The President’s adamant position in the face of an industry-wide insurance meltdown ought to force a serious reconsideration of the constitutional issues at play over Obamacare. As everyone recalls, the constitutional challenges raised in the Supreme Court case over Obamacare, National Federation of Independent Business v. Sebelius,were over issues of Congressional power, not of individual rights. Chief Justice Roberts walked an implausible line when he held that Congress did not have the power to enact the legislation under its commerce power, but could do so under its power to tax and spend for the general welfare of the United States. From the outset, no one took seriously the view that the individual mandate posed any threat to the individual liberty protected under the Due Process Clause of the Fifth Amendment. Our New Deal legacy has left economic liberties to the tender mercies of the national and state governments. The individuals who are bound by minimum wage and mandatory collective bargaining laws have grounds to attack a statute that proclaims it protects patients and supplies them with affordable health care.

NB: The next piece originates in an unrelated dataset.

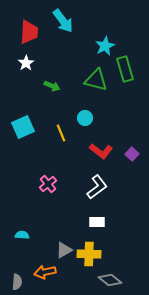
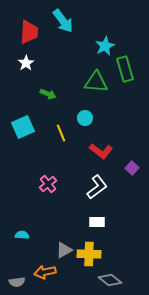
green triangle: moved 2 px down; rotated 10 degrees counterclockwise
green arrow: moved 4 px left, 8 px down
purple square: moved 14 px down
gray semicircle: rotated 77 degrees clockwise
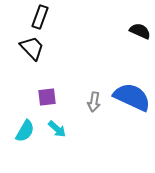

One real price of the first generation challenges under the tax and commerce powers is that they focused exclusively on a small slice of the overall legislation, thereby ignoring its most coercive and corrosive effects. But the extraordinary claims for government domination over individual rights comes front and center when the President announces that he will protect the fundamental right to healthcare by barring ordinary folks from acquiring coverage in the voluntary market, in order to force them to seek coverage they don’t want—like treating maternity care for men as an essential minimum benefit—in a nonfunctional government market that serves none of their personal needs.